Si se lo juzga por sus obras cumbre, Mario Vargas Llosa es uno de los grandes novelistas de nuestra lengua. Él mismo decía (con modestia equivocada) que su talento era escaso, pero que era muy trabajador. Fue un escritor completo, capaz de renunciar a casi todo lo que no fuera literatura para llegar a ser lo que fue. Se dedicó a su oficio como lo hace un monje al Señor o a su misión terrena un comandante militar. En Mario se combinaban la disciplina, el ascetismo y el rigor. Era siempre el primero de la clase, como lo definió su agente, Carmen Balcells. Onetti y Rulfo (magníficos ambos) preferían beber que escribir, y no los juzgo. Otros ha habido que prefieren vivir (hablar, velar por su familia, caminar, cultivar su jardín, viajar, tirar). Vargas Llosa fue un escritor total. Quizá lo único que lo distrajo, a veces para mal, fue la política, pero esta es para casi todos los que tienen figuración pública una tentación irresistible. Tuvo la suerte de perder las absurdas elecciones en las que se metió. Perdió la presidencia de un país sin remedio (como parecen ser todos los nuestros), pero alcanzó los premios más importantes de la lengua y del mundo: el Cervantes, el Nobel, y fue el primero en llegar a Inmortal de Francia sin ser francés.

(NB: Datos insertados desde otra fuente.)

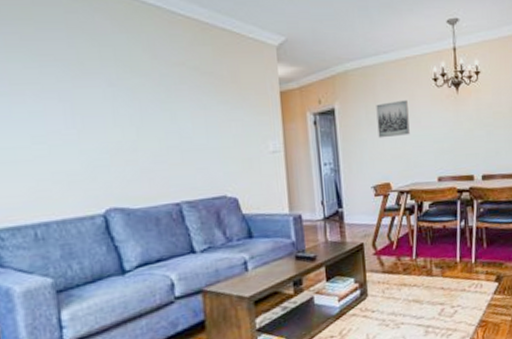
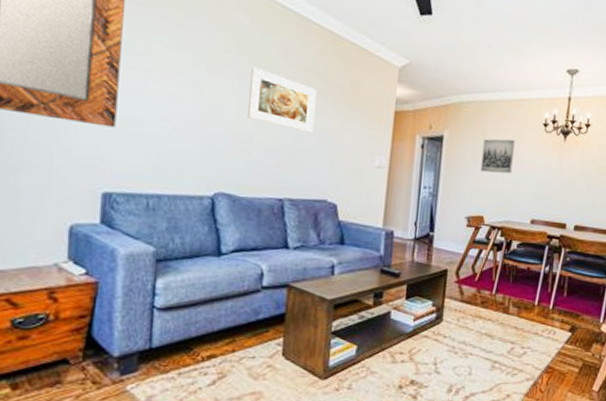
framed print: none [121,70,198,129] -> present [248,67,317,132]

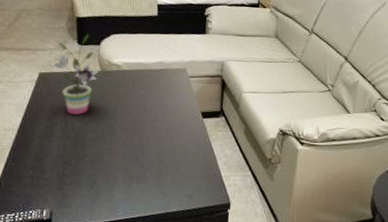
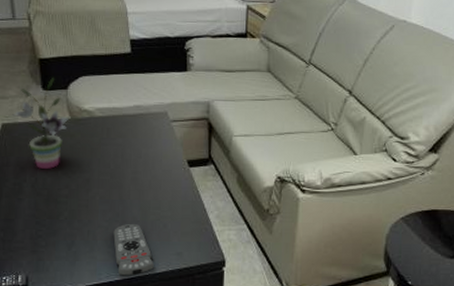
remote control: none [131,167,167,215] -> present [113,224,154,276]

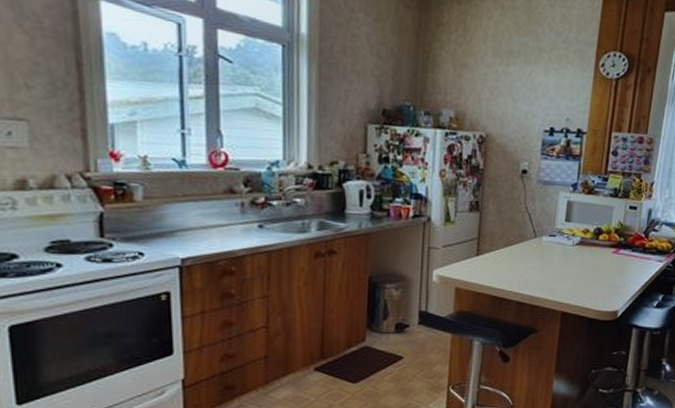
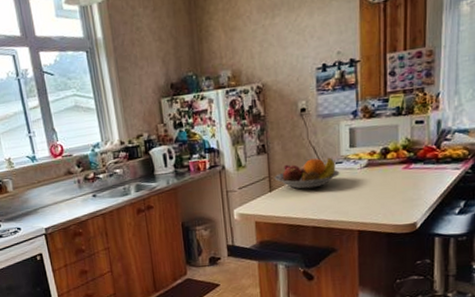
fruit bowl: none [483,226,552,259] -> present [274,157,340,190]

La gloria, sin embargo, bien mirada, no es lo más importante en la vida de un hombre. Lo que importa de verdad es dejar en quienes se cruzaron con él por aquí, algún recuerdo amable. Un consejo feliz, un espaldarazo en un momento fatal. Puedo dar fe de que de Vargas Llosa voy a tener siempre el recuerdo de sus grandes novelas, pero también del interés inmerecido, de la bondad gratuita, de la franqueza sin cálculo, de la lealtad en la amistad y la generosidad en las palabras y en los hechos.